The 2000 scan and 2002 photos both revealed the presence of an image on the r/s of the Shroud. This r/s image presents as a photographic negative, is superficial (because only the topmost fibres bear the image), and includes 3-D information (in other words, its properties are exactly like the front image). The r/s image corresponds to the face, and probably also the hands, of the f/s figure. The r/s image of the face corresponds in form, size and position with the image on the f/s. The internal part of the linen fabric does not bear an image. The face image is therefore said to be doubly superficial.
The problem that the double superficiality poses for the photograph theory is that there is no way that light could, as part of a photographic means of formation of the body image, have penetrated the Shroud cloth and reacted with photographic medium on the r/s.

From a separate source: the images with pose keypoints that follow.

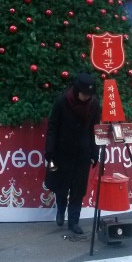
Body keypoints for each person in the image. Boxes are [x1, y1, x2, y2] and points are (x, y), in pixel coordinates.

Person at [45, 72, 100, 235]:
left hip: (82, 153)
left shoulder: (94, 104)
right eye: (83, 94)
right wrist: (49, 150)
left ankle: (74, 222)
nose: (86, 98)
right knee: (61, 186)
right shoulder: (62, 102)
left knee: (78, 189)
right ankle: (61, 210)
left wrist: (94, 151)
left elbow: (94, 129)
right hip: (61, 152)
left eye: (89, 95)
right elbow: (53, 128)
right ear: (77, 90)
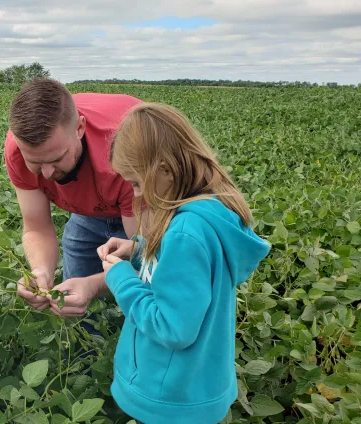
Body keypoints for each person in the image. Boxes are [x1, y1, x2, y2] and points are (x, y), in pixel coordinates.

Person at [99, 102, 270, 424]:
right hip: (195, 386)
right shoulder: (212, 213)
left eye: (136, 182)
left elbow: (173, 328)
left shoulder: (186, 232)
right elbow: (186, 271)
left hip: (171, 398)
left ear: (164, 169)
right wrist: (138, 249)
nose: (136, 193)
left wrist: (121, 278)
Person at [4, 78, 141, 317]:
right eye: (35, 162)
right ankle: (87, 352)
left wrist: (92, 286)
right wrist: (41, 271)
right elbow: (36, 227)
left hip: (144, 207)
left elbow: (147, 253)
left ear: (80, 128)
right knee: (73, 305)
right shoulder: (18, 150)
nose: (46, 173)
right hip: (88, 212)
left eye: (56, 159)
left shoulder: (125, 151)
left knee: (146, 297)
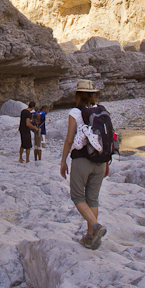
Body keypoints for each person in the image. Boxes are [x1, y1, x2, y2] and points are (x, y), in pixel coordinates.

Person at [60, 79, 110, 249]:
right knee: (92, 198)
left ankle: (96, 227)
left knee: (77, 196)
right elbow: (108, 137)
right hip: (101, 160)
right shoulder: (101, 110)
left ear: (77, 96)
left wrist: (63, 161)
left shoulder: (75, 112)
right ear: (92, 95)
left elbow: (69, 139)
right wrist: (107, 160)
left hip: (82, 159)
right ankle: (90, 236)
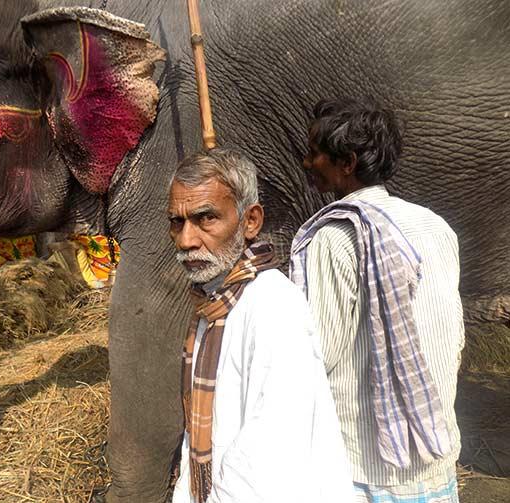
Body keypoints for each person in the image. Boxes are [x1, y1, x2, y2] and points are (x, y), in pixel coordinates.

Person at [291, 97, 465, 503]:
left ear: (347, 162)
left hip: (364, 465)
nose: (306, 163)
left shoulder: (334, 239)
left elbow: (319, 354)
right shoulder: (435, 226)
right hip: (435, 451)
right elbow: (452, 333)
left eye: (314, 154)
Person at [168, 147, 354, 503]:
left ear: (250, 221)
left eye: (205, 218)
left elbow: (270, 452)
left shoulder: (272, 304)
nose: (187, 240)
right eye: (177, 222)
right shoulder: (215, 305)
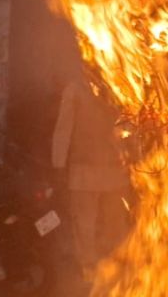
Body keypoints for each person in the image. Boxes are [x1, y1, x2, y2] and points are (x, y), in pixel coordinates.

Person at [51, 76, 137, 272]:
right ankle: (111, 264)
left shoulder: (76, 89)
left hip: (94, 172)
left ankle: (94, 266)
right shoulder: (121, 84)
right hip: (100, 171)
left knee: (87, 222)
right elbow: (130, 128)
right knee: (108, 220)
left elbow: (63, 129)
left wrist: (58, 165)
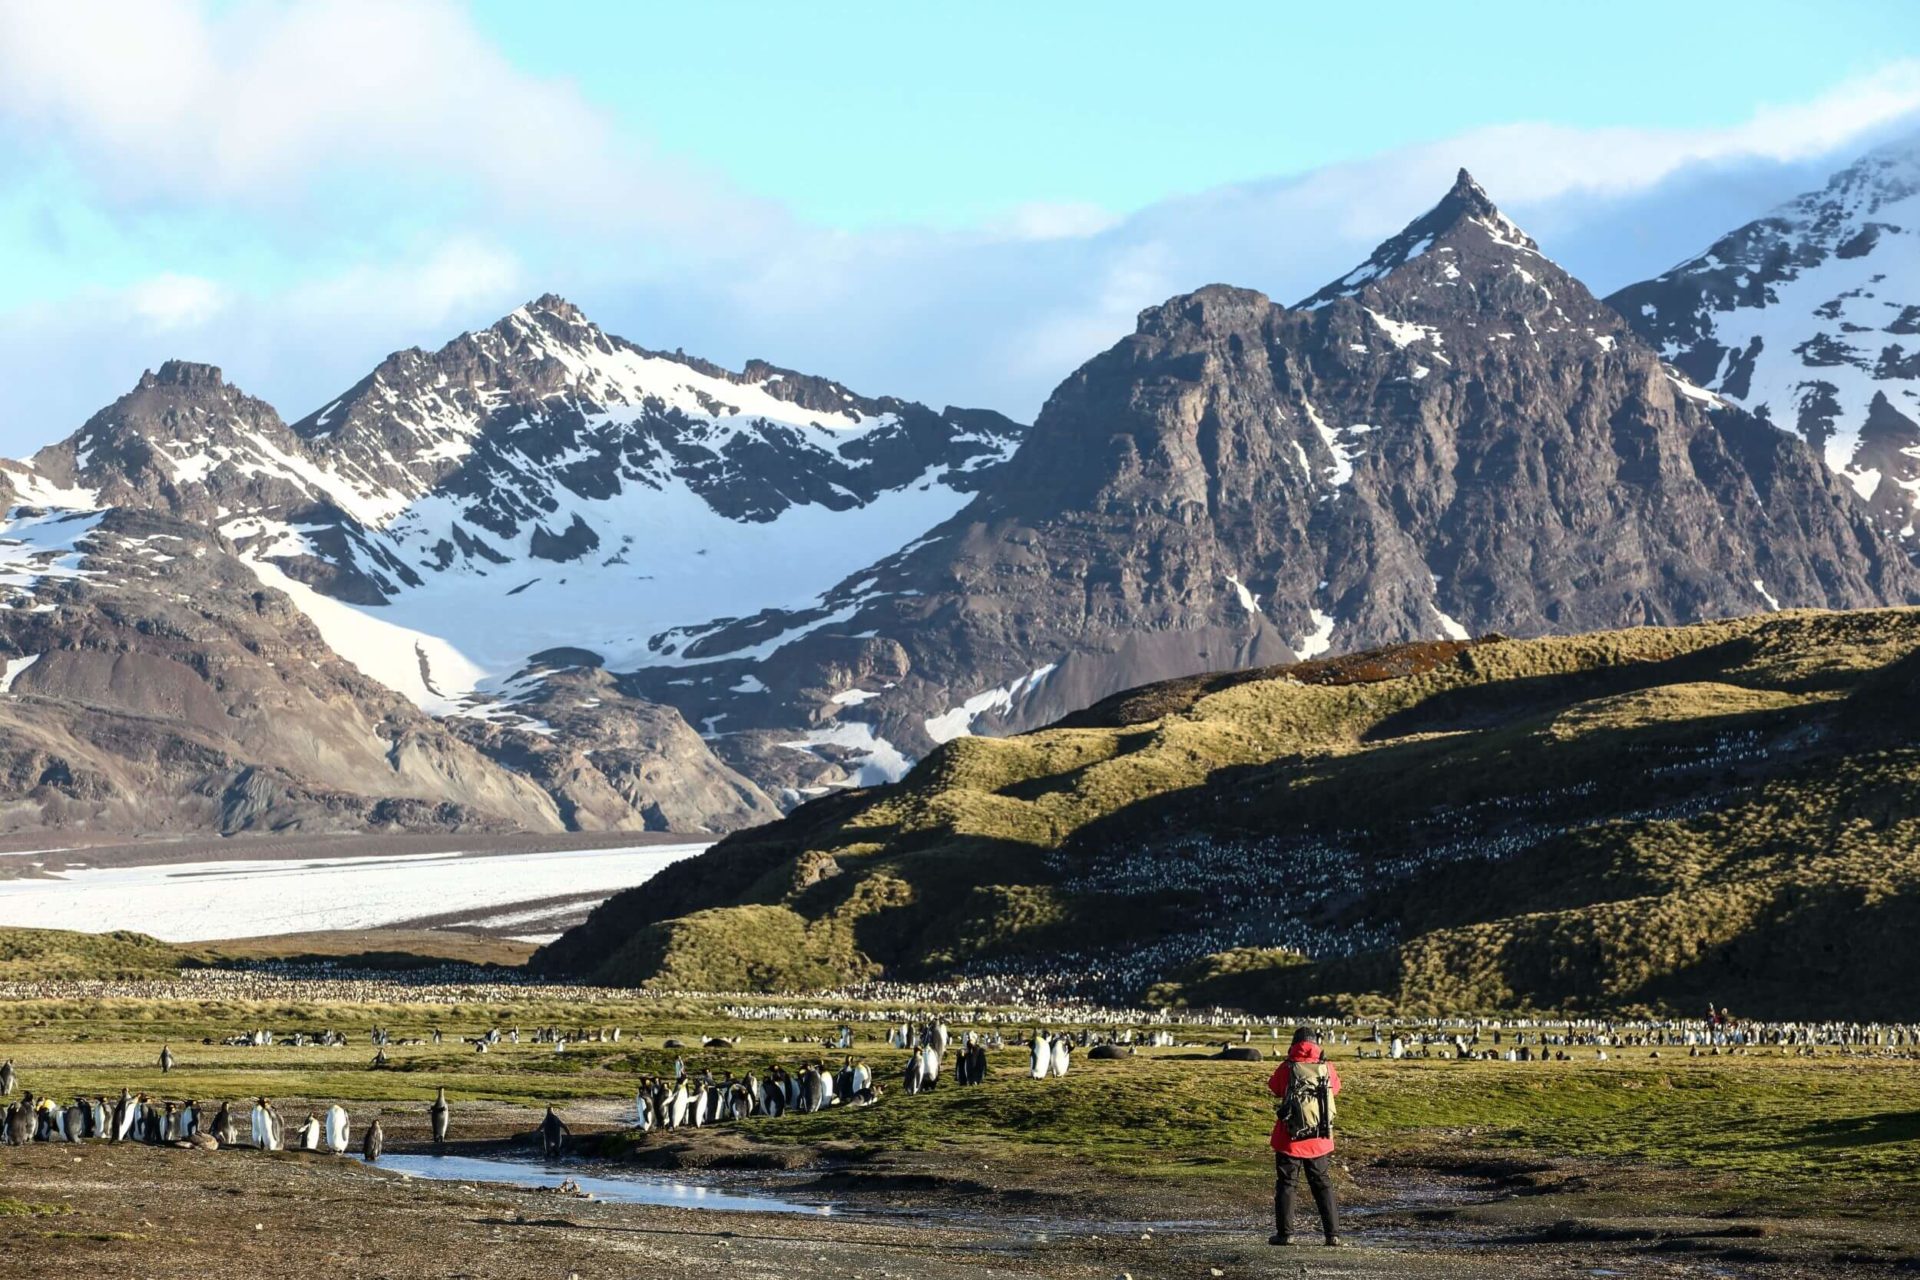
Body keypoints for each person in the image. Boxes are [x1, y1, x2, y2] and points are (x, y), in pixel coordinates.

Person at [1267, 1026, 1343, 1247]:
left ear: (1294, 1043)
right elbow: (1335, 1089)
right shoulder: (1326, 1066)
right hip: (1319, 1135)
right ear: (1315, 1043)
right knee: (1322, 1184)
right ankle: (1332, 1234)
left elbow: (1274, 1087)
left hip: (1289, 1137)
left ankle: (1286, 1234)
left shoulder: (1288, 1066)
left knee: (1287, 1184)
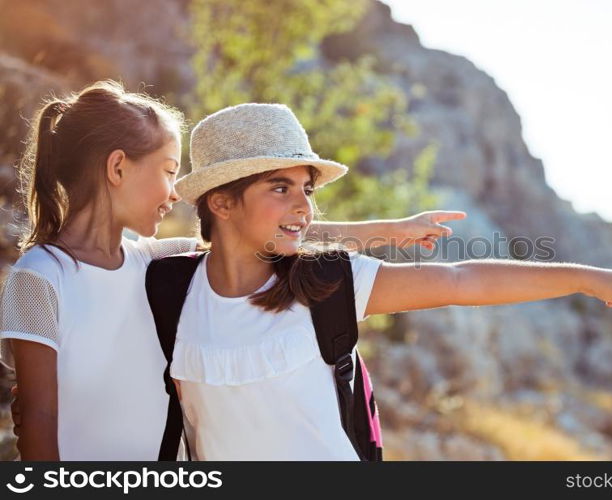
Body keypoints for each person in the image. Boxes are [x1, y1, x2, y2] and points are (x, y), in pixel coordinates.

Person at [161, 102, 612, 460]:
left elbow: (461, 280)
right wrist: (383, 229)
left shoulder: (327, 281)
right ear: (222, 202)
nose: (304, 205)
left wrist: (585, 279)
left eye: (307, 188)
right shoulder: (165, 283)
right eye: (281, 187)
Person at [0, 81, 466, 460]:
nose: (175, 194)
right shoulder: (40, 277)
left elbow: (259, 233)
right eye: (167, 171)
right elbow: (37, 418)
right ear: (118, 167)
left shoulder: (150, 260)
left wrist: (392, 230)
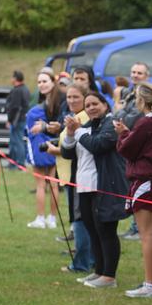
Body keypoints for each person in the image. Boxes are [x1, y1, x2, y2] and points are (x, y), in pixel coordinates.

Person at [62, 92, 130, 289]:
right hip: (84, 186)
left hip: (104, 185)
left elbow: (99, 145)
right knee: (93, 230)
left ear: (105, 105)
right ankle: (99, 271)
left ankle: (109, 276)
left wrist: (79, 132)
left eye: (95, 104)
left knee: (106, 230)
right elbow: (67, 153)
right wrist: (69, 133)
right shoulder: (87, 127)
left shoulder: (111, 124)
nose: (91, 108)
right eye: (88, 105)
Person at [115, 82, 152, 298]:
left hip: (145, 181)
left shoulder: (146, 123)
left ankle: (150, 285)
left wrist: (123, 134)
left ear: (141, 101)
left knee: (147, 235)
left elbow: (128, 149)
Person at [49, 83, 94, 274]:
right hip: (70, 174)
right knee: (81, 218)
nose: (72, 100)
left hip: (78, 175)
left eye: (76, 97)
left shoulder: (82, 119)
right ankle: (88, 259)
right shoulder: (74, 117)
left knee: (80, 219)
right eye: (69, 97)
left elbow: (77, 149)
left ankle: (82, 262)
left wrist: (55, 150)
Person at [116, 62, 150, 240]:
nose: (135, 75)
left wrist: (118, 112)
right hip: (131, 141)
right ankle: (134, 226)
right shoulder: (130, 92)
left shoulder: (143, 95)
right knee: (133, 186)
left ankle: (138, 229)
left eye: (140, 73)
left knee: (139, 186)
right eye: (133, 72)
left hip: (140, 145)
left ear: (146, 76)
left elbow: (129, 118)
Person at [25, 70, 62, 229]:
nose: (41, 84)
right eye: (39, 82)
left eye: (45, 81)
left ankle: (41, 219)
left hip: (42, 146)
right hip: (53, 145)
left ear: (53, 81)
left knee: (42, 185)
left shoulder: (45, 107)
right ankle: (52, 219)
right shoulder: (51, 103)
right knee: (53, 184)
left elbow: (31, 130)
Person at [5, 70, 31, 170]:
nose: (11, 79)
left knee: (16, 142)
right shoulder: (25, 89)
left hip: (16, 120)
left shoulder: (17, 90)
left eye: (12, 77)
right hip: (22, 118)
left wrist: (10, 120)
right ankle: (15, 162)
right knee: (17, 141)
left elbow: (14, 107)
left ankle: (18, 163)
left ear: (16, 79)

Neither Picknett/Prince, nor Allen, nor anyone else I have come across, has satisfactorily dealt with any one of these six problems, and in most cases their writings in support of their hypotheses simply ignore these problems.
On this basis, the body image on the Shroud does not look like a photograph, and it does not have the properties of a photograph.
It would follow that the Shroud of Turin is not a photograph, whether by Leonardo or anyone else.